Re: Exercises in Formula and Lua AI

Post by mattsc »

Alarantalara: I did some more tests, and the code needs a small modification. wesnoth.find_reach() by default uses the current movement of a side (which for the enemies is 0 for most units during the AI turn), while I need the enemy moves during their next turn. So I also need to pass '{additional_turns = 1}' for the enemy attack map (which is what the 'moves = max' did in the previous version). This greatly increases the number of hexes in the attack map. With that, I get the following times for 100 reps of the enemy map calculation:

Code: Select all

Turn   old      new
1      0.8s     0.5s
2      9.3s     2.0s
3      15.2 s   2.9s
Still a good improvement, but not by as much as before.

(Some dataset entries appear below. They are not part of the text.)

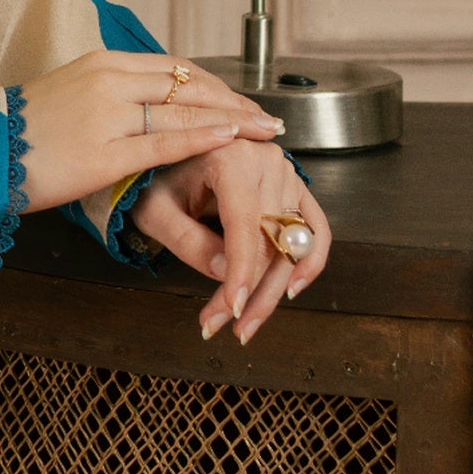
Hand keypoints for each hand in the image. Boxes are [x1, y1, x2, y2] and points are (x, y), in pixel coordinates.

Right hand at [16, 48, 277, 220]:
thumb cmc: (22, 129)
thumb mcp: (69, 92)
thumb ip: (110, 93)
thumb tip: (146, 103)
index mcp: (102, 63)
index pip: (175, 69)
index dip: (216, 85)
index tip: (242, 99)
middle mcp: (108, 81)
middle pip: (188, 87)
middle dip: (234, 102)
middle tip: (267, 119)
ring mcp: (106, 116)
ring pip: (183, 114)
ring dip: (230, 122)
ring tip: (262, 132)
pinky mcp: (103, 153)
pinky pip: (163, 143)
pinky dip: (201, 140)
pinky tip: (229, 140)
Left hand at [134, 137, 330, 342]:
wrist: (171, 150)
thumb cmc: (158, 175)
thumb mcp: (157, 208)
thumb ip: (187, 239)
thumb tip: (223, 273)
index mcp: (230, 157)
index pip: (244, 224)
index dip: (241, 271)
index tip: (233, 306)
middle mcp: (266, 161)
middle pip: (270, 240)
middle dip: (249, 290)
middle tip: (223, 323)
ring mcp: (286, 173)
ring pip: (292, 244)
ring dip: (273, 289)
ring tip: (247, 321)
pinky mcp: (295, 188)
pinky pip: (315, 229)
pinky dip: (309, 261)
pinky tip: (292, 289)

There might still be ways of speeding this up a little. For example, the current algorithm adds almost all hexes 6 times to the location set. Maybe there's a smart way of avoiding this? I'll think about that later, for now this is pretty good the way it is (30ms delay is not so bad). Thanks again.
User avatar
Alarantalara
Art Contributor
Posts: 786
Joined: April 23rd, 2010, 8:17 pm
Location: Canada

Re: Exercises in Formula and Lua AI

Post by Alarantalara »

mattsc wrote:I might change my whole map index (ai_helper.mind()) setup, since it's essentially the same thing anyway, but without all those convenient functions.
That should give you a bit of extra speed since it's currently converting from one index form to a list and back again.You could also rewrite it to use your current index functions for the same effect.

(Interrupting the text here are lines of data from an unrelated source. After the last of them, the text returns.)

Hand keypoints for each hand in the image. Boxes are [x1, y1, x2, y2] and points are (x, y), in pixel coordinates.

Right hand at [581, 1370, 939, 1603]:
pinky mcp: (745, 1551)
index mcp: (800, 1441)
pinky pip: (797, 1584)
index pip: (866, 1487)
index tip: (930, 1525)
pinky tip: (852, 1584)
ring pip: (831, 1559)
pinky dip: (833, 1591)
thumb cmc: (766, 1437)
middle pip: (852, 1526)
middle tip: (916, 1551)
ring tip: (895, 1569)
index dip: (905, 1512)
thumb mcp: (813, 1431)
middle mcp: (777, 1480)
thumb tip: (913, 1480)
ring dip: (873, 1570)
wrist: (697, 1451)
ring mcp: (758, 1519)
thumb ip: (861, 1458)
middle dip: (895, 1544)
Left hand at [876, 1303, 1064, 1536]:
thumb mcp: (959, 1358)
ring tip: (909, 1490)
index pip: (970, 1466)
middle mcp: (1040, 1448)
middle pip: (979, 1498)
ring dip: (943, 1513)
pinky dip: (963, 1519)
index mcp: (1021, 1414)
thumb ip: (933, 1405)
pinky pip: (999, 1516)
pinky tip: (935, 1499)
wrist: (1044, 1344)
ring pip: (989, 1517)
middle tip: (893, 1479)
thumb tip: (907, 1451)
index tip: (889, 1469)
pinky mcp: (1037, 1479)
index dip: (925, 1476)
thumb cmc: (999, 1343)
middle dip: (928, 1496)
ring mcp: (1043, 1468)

Also, I notice that for the Heir to the Throne scenario, the map is calculated twice. Would it be possible to store it so it doesn't need to be recalculated or do the effects of allied units moving matter here?
mattsc wrote:I did some more tests, and the code needs a small modification. wesnoth.find_reach() by default uses the current movement of a side (which for the enemies is 0 for most units during the AI turn), while I need the enemy moves during their next turn. So I also need to pass '{additional_turns = 1}' for the enemy attack map (which is what the 'moves = max' did in the previous version).
That shouldn't work either if a unit could keep moving for some reason (passive leaders, move to village for healing, human control, moving backwards along path), but in the opposite direction.

Why not set the unit's current moves to the maximum before calling the function. Would slow need to be taken into account as well here?